[SOLVED] Maximum InnoDB table size

Hello,

I am currently doing some benchmarks for the launch of an online service and I was just concerned about InnoDB maximum table size. I am not touching the topic for performance at the moment.

So my question is quite simple and I think many people already asked it:

  • What is the maximum possible size for an InnoDB table?

I have found the easy answer which is 64 TB, but I want to dig a bit to find a real proper answer.

First, I should think that the file system of the server will bring limits. Ext3 can handle maximum 2TB per file and maximum 32 TB for the entire file system with 8k blocks. So this already narrows it to 32TB in my case. Is this a first hard limit that will hit me?

Second, as far as I understood it is possible to place InnoDB files in various system name spaces. One thing I did not understand is how can I specify to InnoDB to store files of X MB (<2TB) for the first 32TB on A device and then continue with extra files of X MB (<2TB) for the second 32 TB and so on.

Third, last but not least what happens when the limit of 32 TB is reached for a table?

I know this is purely paper questions, but I prefer to know before so I can take the right decision and not regret that I have not spent this time now to think on this.

Any hint is most welcome.

  • Greg

w00t wrote on Thu, 03 February 2011 16:40

You should, because that is what’s going to be your limit.

w00t wrote on Thu, 03 February 2011 16:40

No because you are talking about one volume, if you have a server with this size of disk space you won’t have all this in one volume.
And besides you can change to run ext4, xfs or zfs which allows much larger volumes than ext3 if you need to.

w00t wrote on Thu, 03 February 2011 16:40

You specify the home dir to be empty which means that you have to specify the absolute path to all the data files you define since the entire path is a concatenation of the two.
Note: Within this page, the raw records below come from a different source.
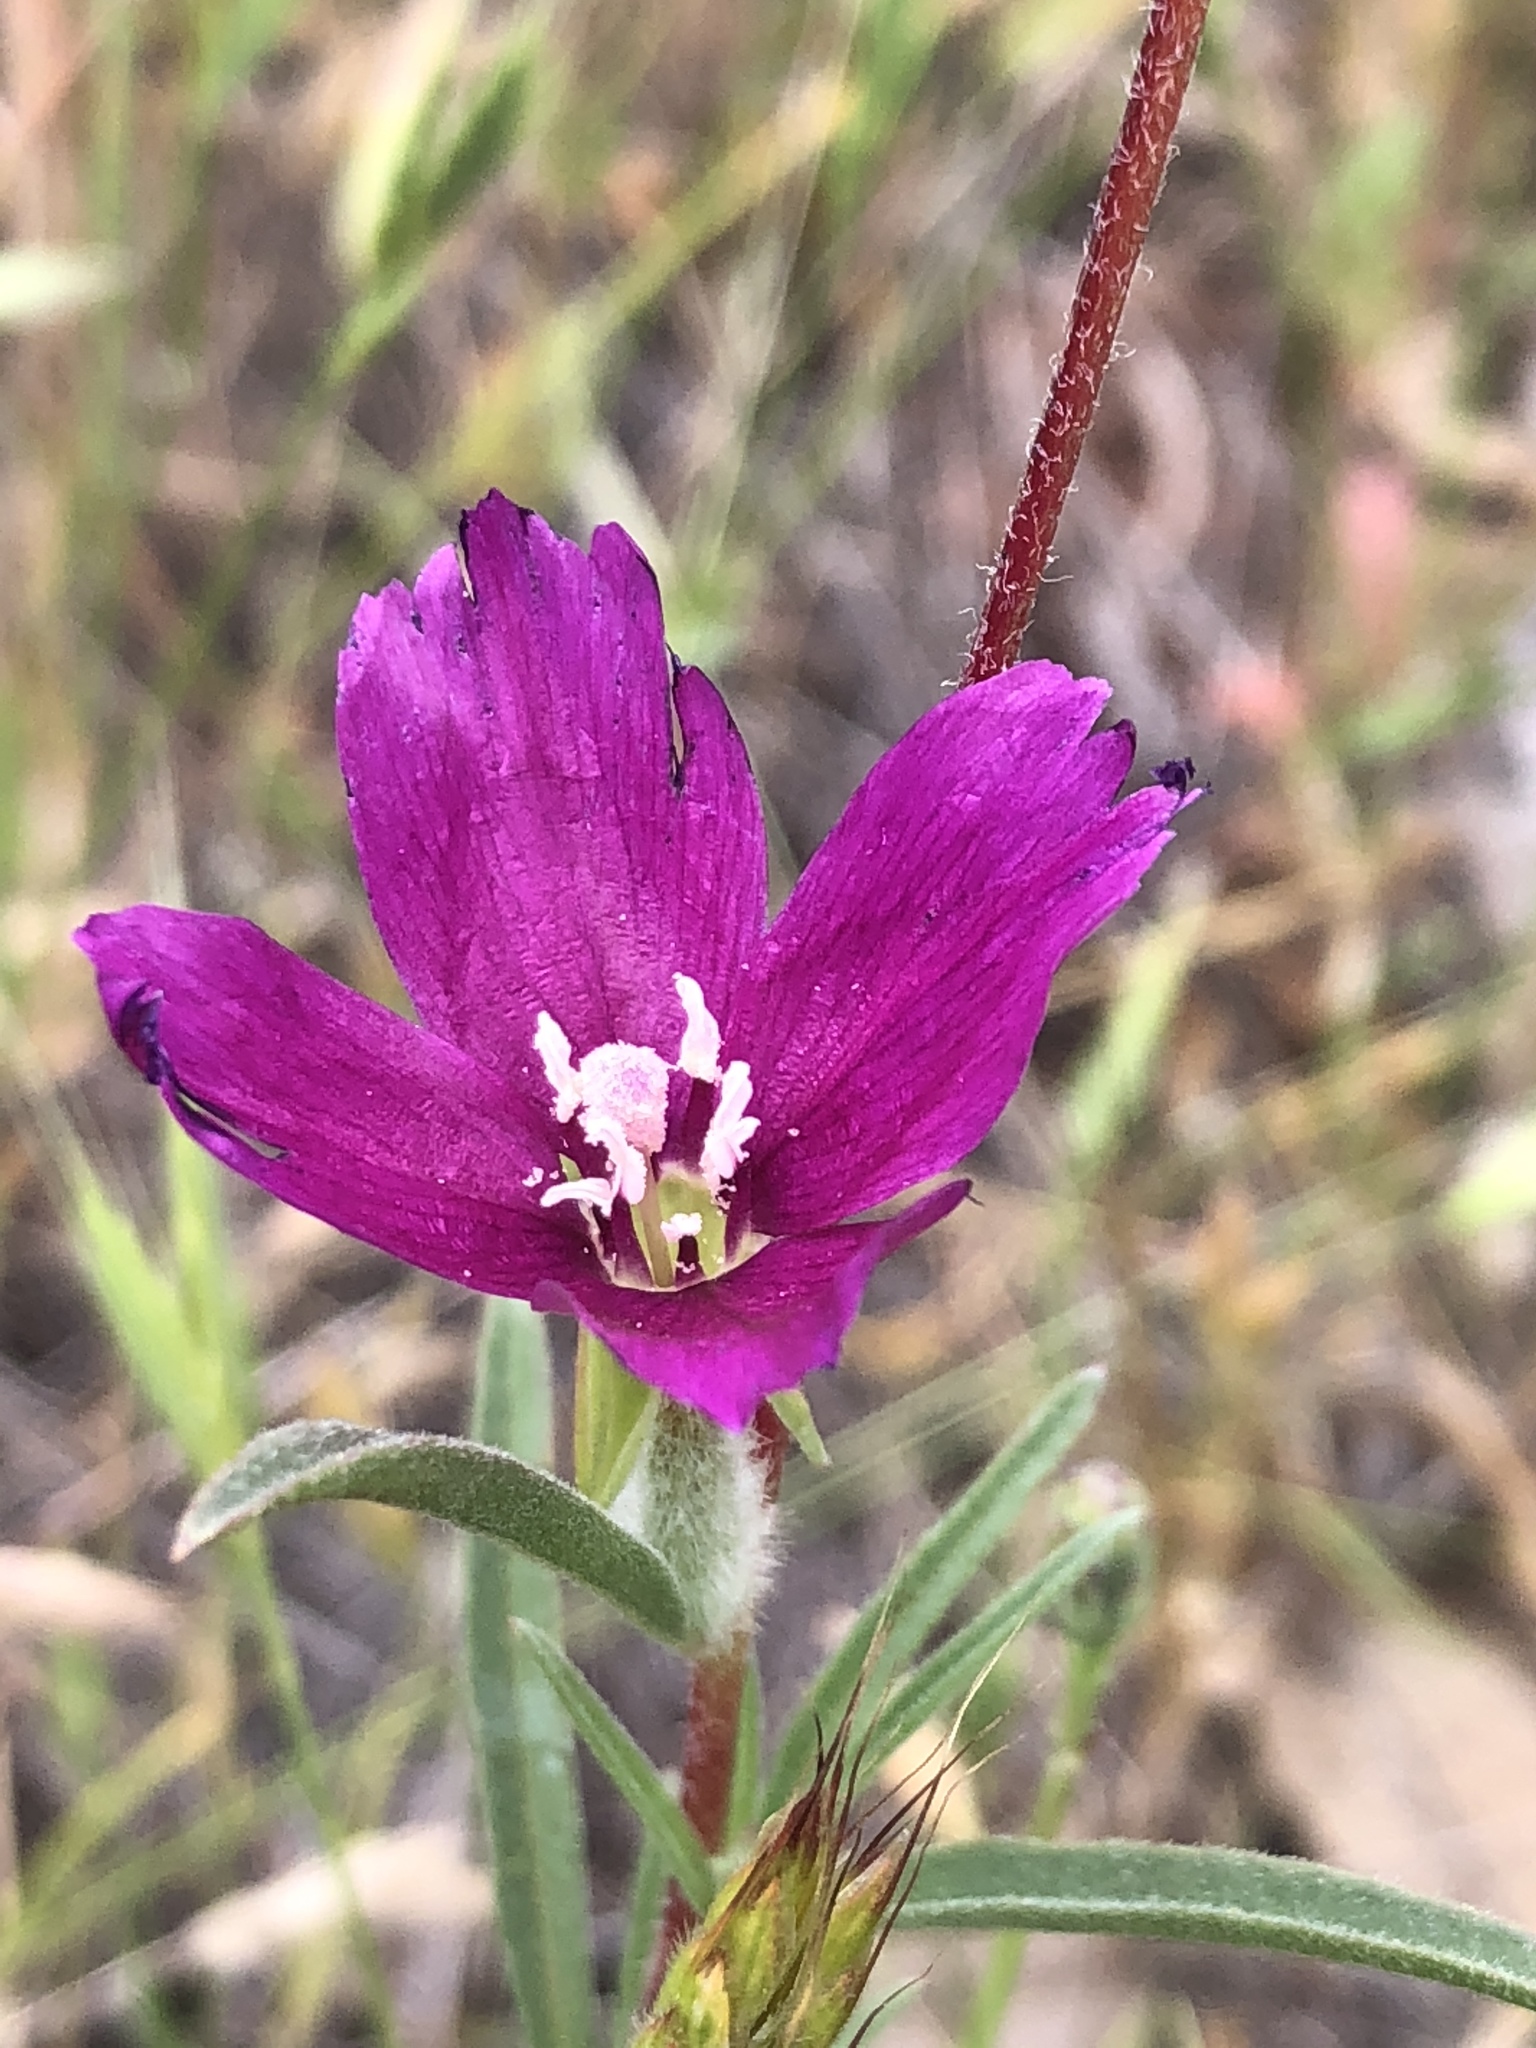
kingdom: Plantae
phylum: Tracheophyta
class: Magnoliopsida
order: Myrtales
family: Onagraceae
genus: Clarkia
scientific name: Clarkia purpurea
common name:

E.g:

innodb_data_home_dir =#innodb_data_file_path = /volume1/db/ibdata1:2000M; … ;/volume10/db/ibdata2:2000M:autoextend#

w00t wrote on Thu, 03 February 2011 16:40

You will get a:
manual

w00t wrote on Thu, 03 February 2011 16:40

Yes it is, and frankly all these numbers are so large that they don’t pose a problem and I would be really surprised if you hit them.

The real problem is performance, since you very seldom have the luxury of having an application with a gigantic database that only uses a few percent of it regularly and you can wait for an answer for a couple of days or a week (or longer) if you have a larger query.

Thanks for your reply.

I am very aware of performance issues. In my experience, I think the rule of thumb (or the dumb rule) idea is that until you can have your database fitting in your memory and have a fair CPU performance and quick storage back-end, things are easy to do and performance isn’t a big concern.
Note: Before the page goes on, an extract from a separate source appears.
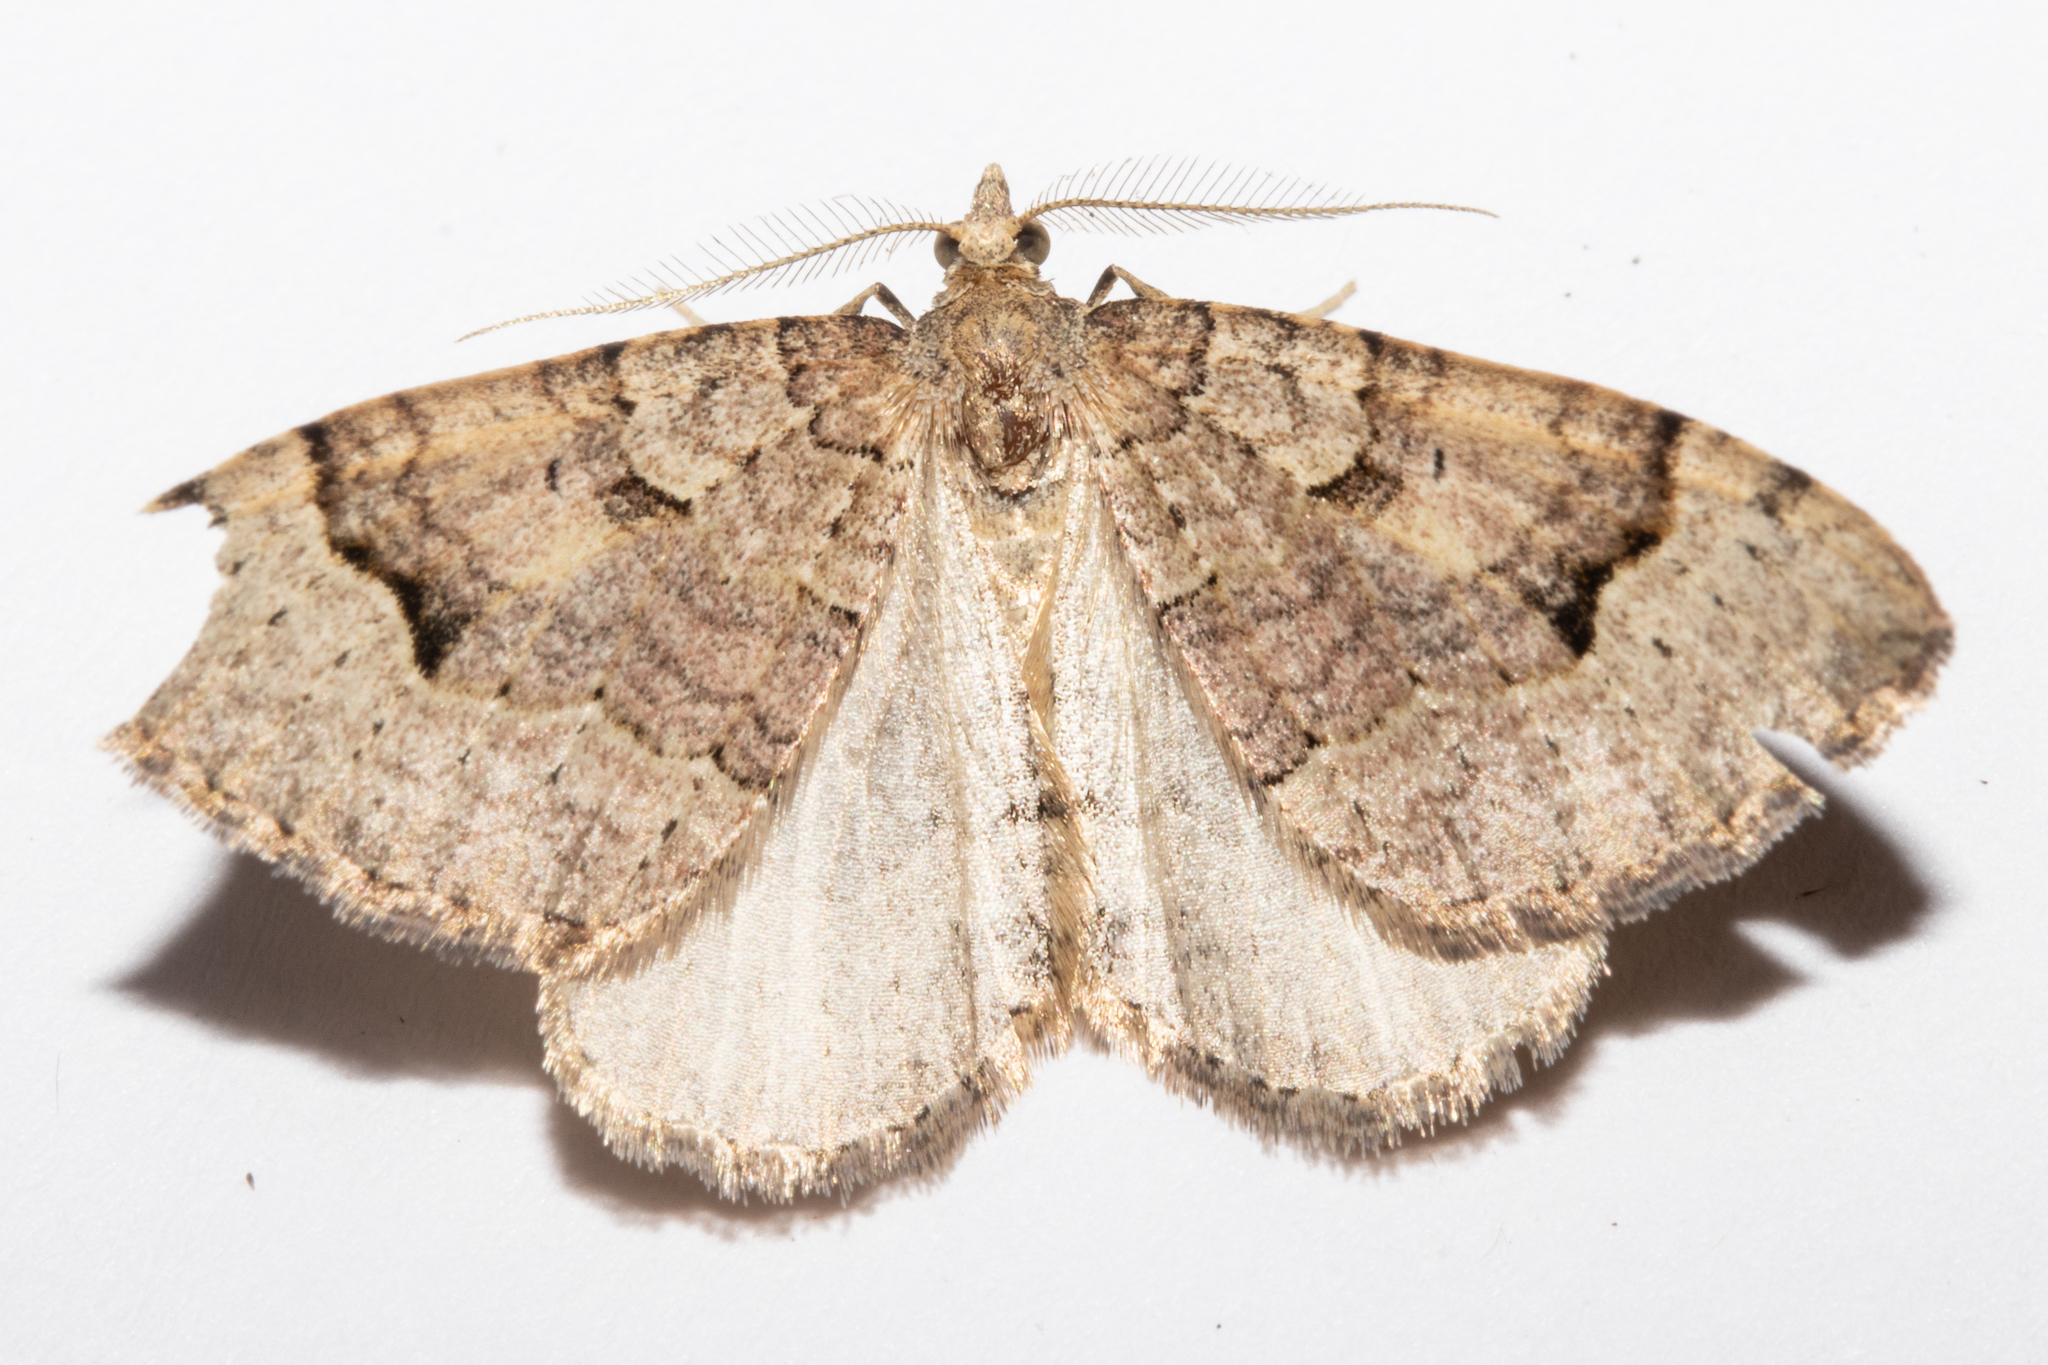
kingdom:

I am aware of EXT4, XFS or ZFS. As much as it’s probably the most extensible FS, ZFS on Linux is a no go because it’s partial support in my opinion. I think EXT4 is a good candidate, but still very young, truly XFS seems to be mature and stable, so right yes, this is one problem solved.

Ok, one can separate InnoDB in two files in two different FS. This said, is two is the maximum of files and can it be done afterwards, I mean when these files are already partially filled? I understand that for huge DB, sharding and multiple-copies for performance is the way to go.
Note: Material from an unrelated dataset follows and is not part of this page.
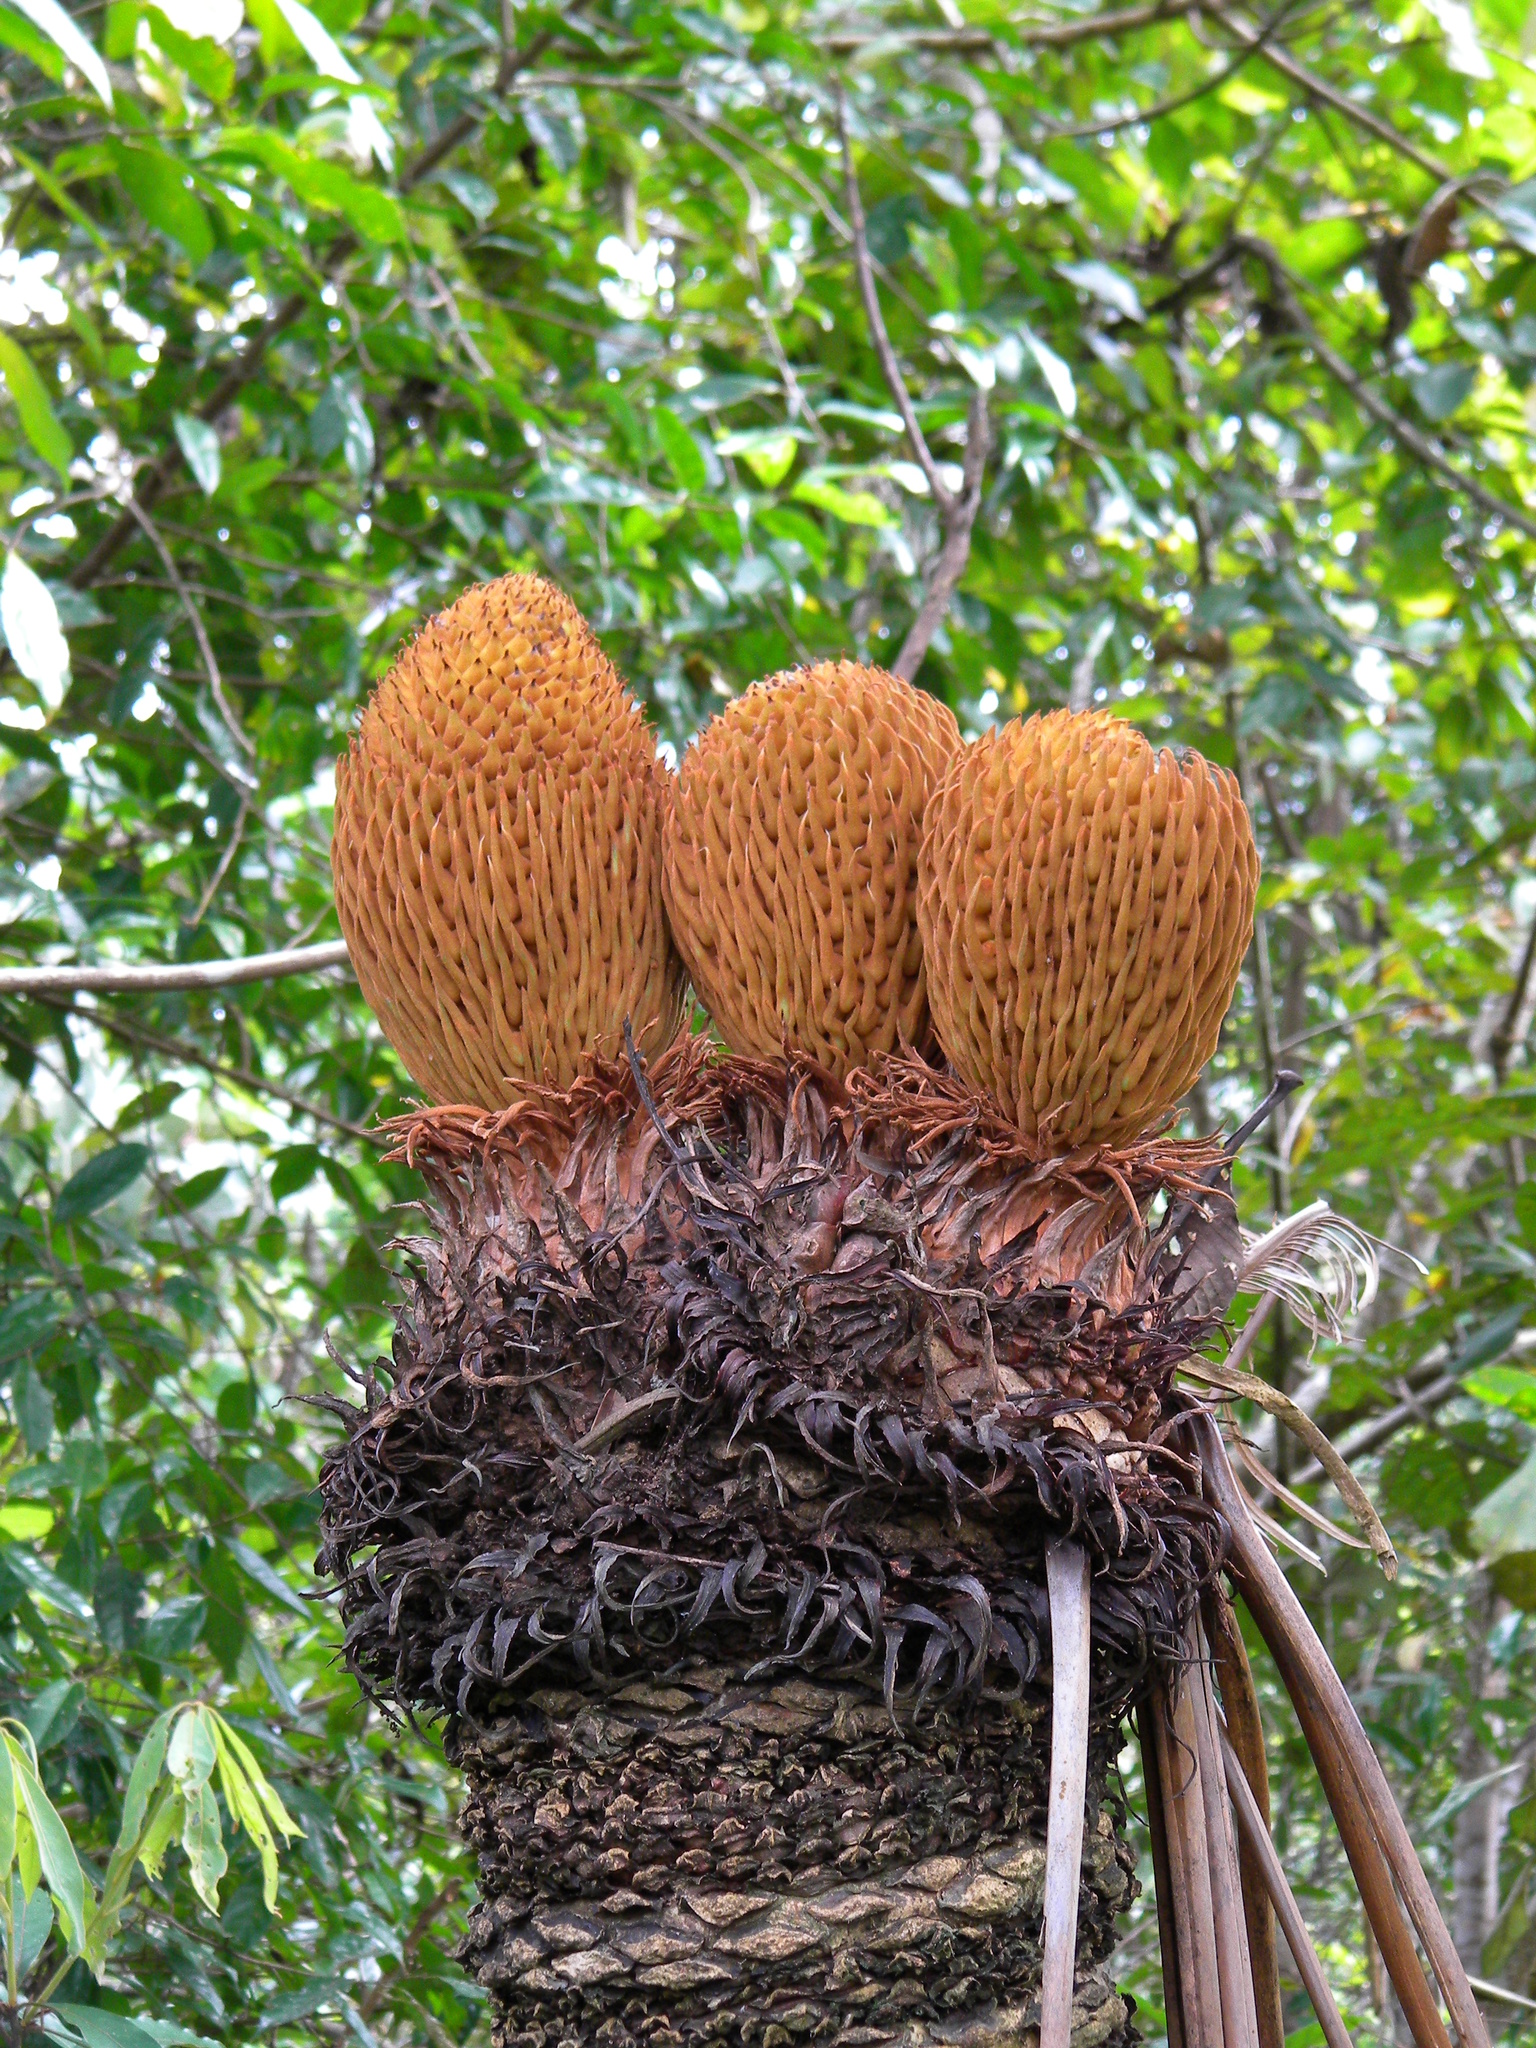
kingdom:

My question were more to make sure the right approach is taken now and that things can be addressed later on rather than the opposite.

  • Greg

Yes you seldom have any performance problems as long as the database fits in RAM. The severe problem arises when the size of the indexes alone are so large that they don’t fit in RAM. The random read access pattern of indexes does not scale well on normal harddrives (SSD reduces this problem but they are still pricey).

w00t wrote on Mon, 07 February 2011 09:46

I’ve only had good experiences with EXT4 but yes it is younger and you also need to make sure that backup/restore solution etc can handle it properly.

w00t wrote on Mon, 07 February 2011 09:46

No two is not the maximum, my " … " in the middle and and volum1 … volume10 was meant to symbolize an arbitrary nr of data files.
There is however some upper limit to how long this string can be IIRC.

You can easily add data files later, but removing them is very difficult, basically involving dumping out all data, recreating the data files smaller/fewer and then import all the data again, which can be not feasible if you have a very large database due to the time this would take.